Crisis Communications--Both Legally Required and Strategically Wise
When companies file Chapter 11, they communicate on a number of fronts and through a number of means. Pleadings are fashioned to convey a particular message to the court, creditors and anybody else who might read them. Public companies have certain mandatory disclosures in the form of 8Ks. More importantly, and more interestingly, communications strategies are undertaken by debtors to inform but reassure their customers, vendors and the public. This program will be led by experts in the field of communications in the face of a bankruptcy. Issues include securities law compliance prepetition, avoiding improper plan solicitation, the role of communications professionals in messaging even in filed documents and in case proceedings, such as the first day declaration and at the 341 meeting and, post-petition when court approval is necessary or advisable.
Debtor Migration--Intercontinental, Inter-District and Back
Recent cases have evidenced one form of jurisdictional migration and two forms of venue migration. As to the jurisdictional migration, international companies with virtually no U.S. connection seek to, and generally succeed at, establishing a sufficient U.S. presence to file a Chapter 11 in the United States because, if there are reorganization proceedings in the countries that are their COMIs, they are perceived as inadequate (Marco Polo, Omega, GenMar). What has worked for non-U.S. companies seeking to invoke U.S. Bankruptcy Court jurisdiction, and what is the legal authority? Venue migration is nothing new--debtors file in their place of incorporation rather than the venue in which their headquarters or primary operations are. What are the factors that go into that decision? Finally, sometimes debtors are forced to migrate back. What factors have resulted in a change of venue? (Houghton Mifflin and Patriot Coal).

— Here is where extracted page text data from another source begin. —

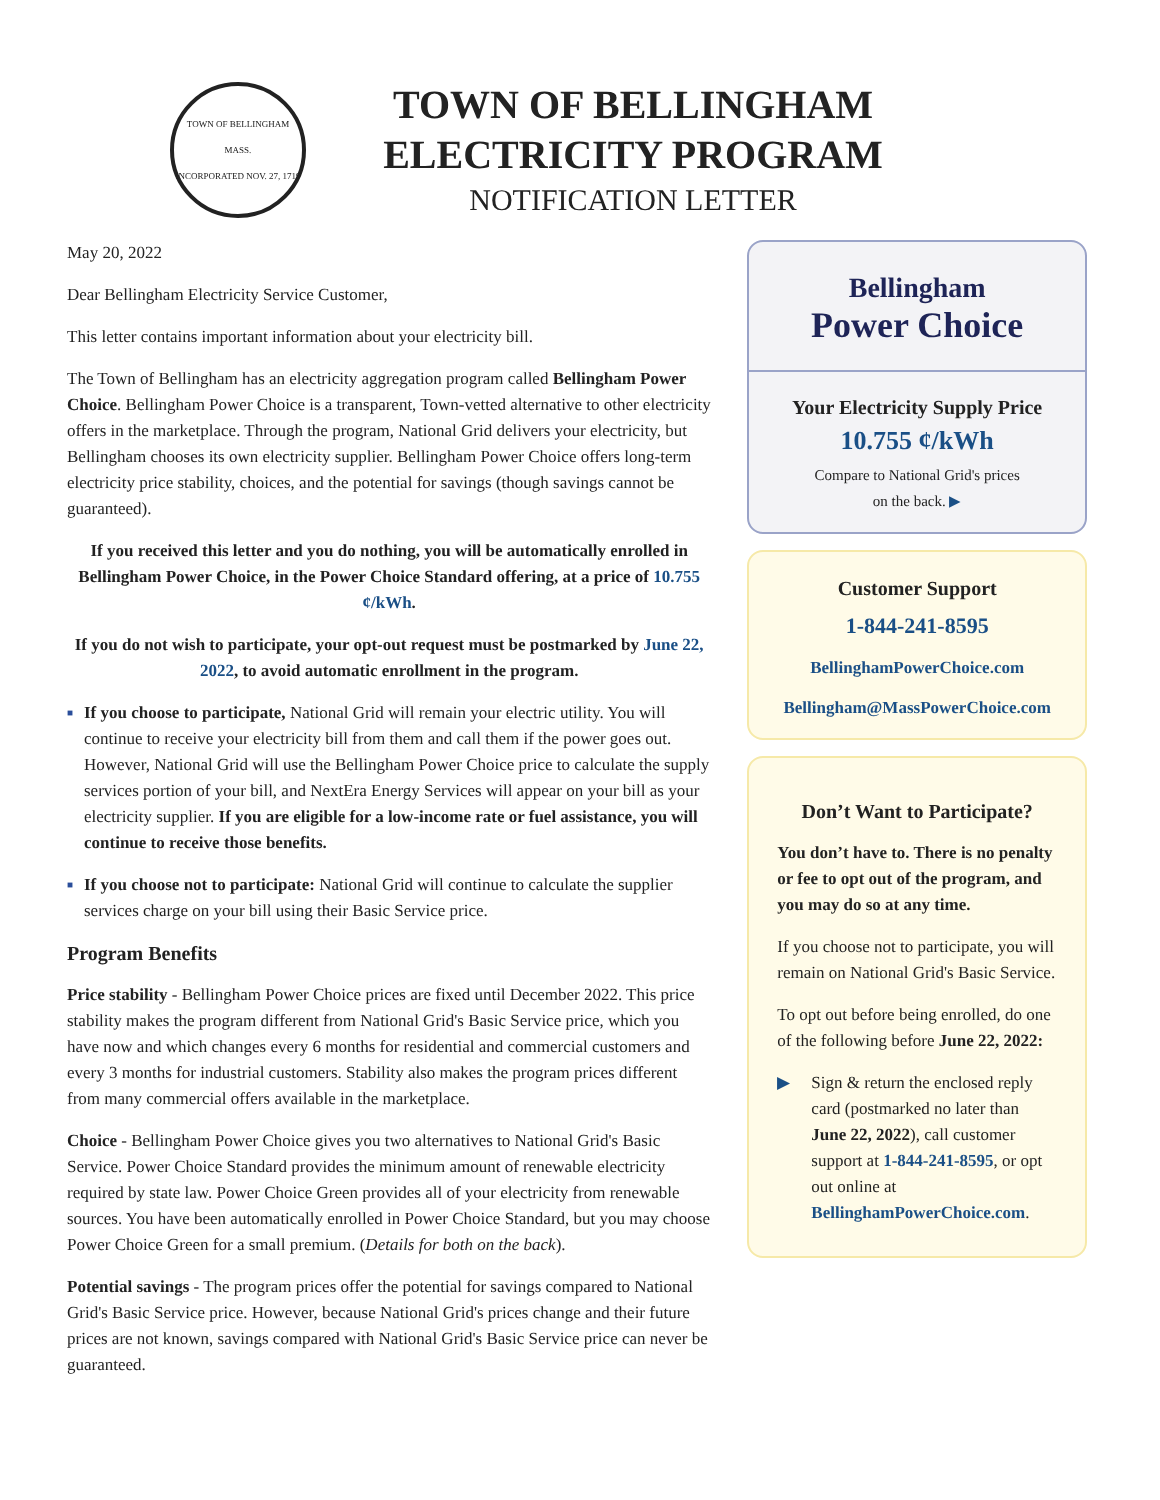TOWN OF BELLINGHAM MASS.
INCORPORATED NOV. 27, 1719
TOWN OF BELLINGHAM
ELECTRICITY PROGRAM
NOTIFICATION LETTER
May 20, 2022
Dear Bellingham Electricity Service Customer,
This letter contains important information about your electricity bill.
The Town of Bellingham has an electricity aggregation program called Bellingham Power Choice. Bellingham Power Choice is a transparent, Town-vetted alternative to other electricity offers in the marketplace. Through the program, National Grid delivers your electricity, but Bellingham chooses its own electricity supplier. Bellingham Power Choice offers long-term electricity price stability, choices, and the potential for savings (though savings cannot be guaranteed).
If you received this letter and you do nothing, you will be automatically enrolled in Bellingham Power Choice, in the Power Choice Standard offering, at a price of 10.755 ¢/kWh.
If you do not wish to participate, your opt-out request must be postmarked by June 22, 2022, to avoid automatic enrollment in the program.
■ If you choose to participate, National Grid will remain your electric utility. You will continue to receive your electricity bill from them and call them if the power goes out. However, National Grid will use the Bellingham Power Choice price to calculate the supply services portion of your bill, and NextEra Energy Services will appear on your bill as your electricity supplier. If you are eligible for a low-income rate or fuel assistance, you will continue to receive those benefits.
■ If you choose not to participate: National Grid will continue to calculate the supplier services charge on your bill using their Basic Service price.
Program Benefits
Price stability - Bellingham Power Choice prices are fixed until December 2022. This price stability makes the program different from National Grid's Basic Service price, which you have now and which changes every 6 months for residential and commercial customers and every 3 months for industrial customers. Stability also makes the program prices different from many commercial offers available in the marketplace.
Choice - Bellingham Power Choice gives you two alternatives to National Grid's Basic Service. Power Choice Standard provides the minimum amount of renewable electricity required by state law. Power Choice Green provides all of your electricity from renewable sources. You have been automatically enrolled in Power Choice Standard, but you may choose Power Choice Green for a small premium. (Details for both on the back).
Potential savings - The program prices offer the potential for savings compared to National Grid's Basic Service price. However, because National Grid's prices change and their future prices are not known, savings compared with National Grid's Basic Service price can never be guaranteed.
Bellingham
Power Choice
Your Electricity Supply Price
10.755 ¢/kWh
Compare to National Grid's prices
on the back. ▶
Customer Support
1-844-241-8595
BellinghamPowerChoice.com
Bellingham@MassPowerChoice.com
Don’t Want to Participate?
You don’t have to. There is no penalty or fee to opt out of the program, and you may do so at any time.
If you choose not to participate, you will remain on National Grid's Basic Service.
To opt out before being enrolled, do one of the following before June 22, 2022:
▶ Sign & return the enclosed reply card (postmarked no later than June 22, 2022), call customer support at 1-844-241-8595, or opt out online at BellinghamPowerChoice.com.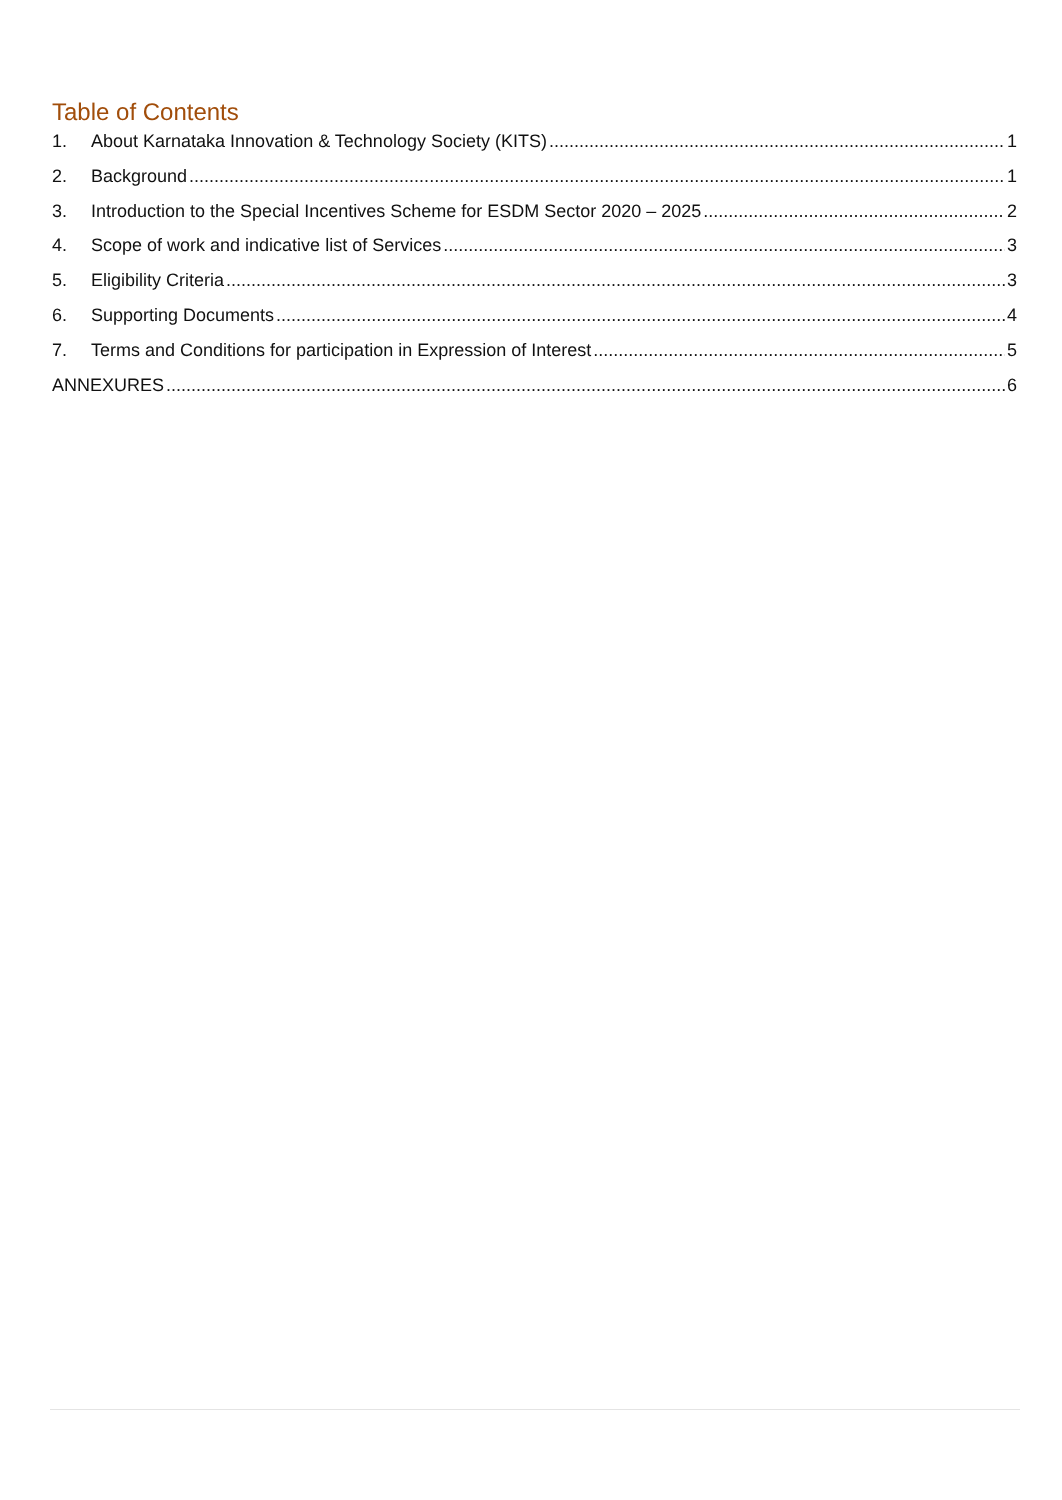Table of Contents
1. About Karnataka Innovation & Technology Society (KITS) 1
2. Background 1
3. Introduction to the Special Incentives Scheme for ESDM Sector 2020 – 2025 2
4. Scope of work and indicative list of Services 3
5. Eligibility Criteria 3
6. Supporting Documents 4
7. Terms and Conditions for participation in Expression of Interest 5
ANNEXURES 6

The Ebbs and Flows of a Chapter 11 War: the Planet Fitness Reorganization, a Case Study
This program will focus on the legal and business challenges that faced counsel to a debtor, secured lenders and franchisor in a hotly litigated, modest-sized Chapter 11 in Massachusetts involving a two-tiered ownership of six Planet Fitness franchisees. Filed in 2010 and ending with a confirmed plan in 2012, the case involved shifting allegiances, successive plans, alternative considerations of an asset sale vs a change in equity ownership depending on litigation with the franchisor, and a plethora of challenging issues, including (i) the contested settlement of litigation challenges to one secured creditor, (ii) the potential cram-down of a second secured creditor, (iii) the treatment of leases intended as security, (iv) disputed feasibility, (v) the ability to assume (and assign) the franchise agreements, (vi) whether the franchisor’s right of first refusal was enforceable, (vii) whether de-branding is a real alternative to a continuation of the franchise, (viii) whether the franchisor’s rights were waived during the case, and (ix) claims estimation. See In re Chicago Investments, LLC, 470 B.R. 32 (Bankr. D. Mass. 2012).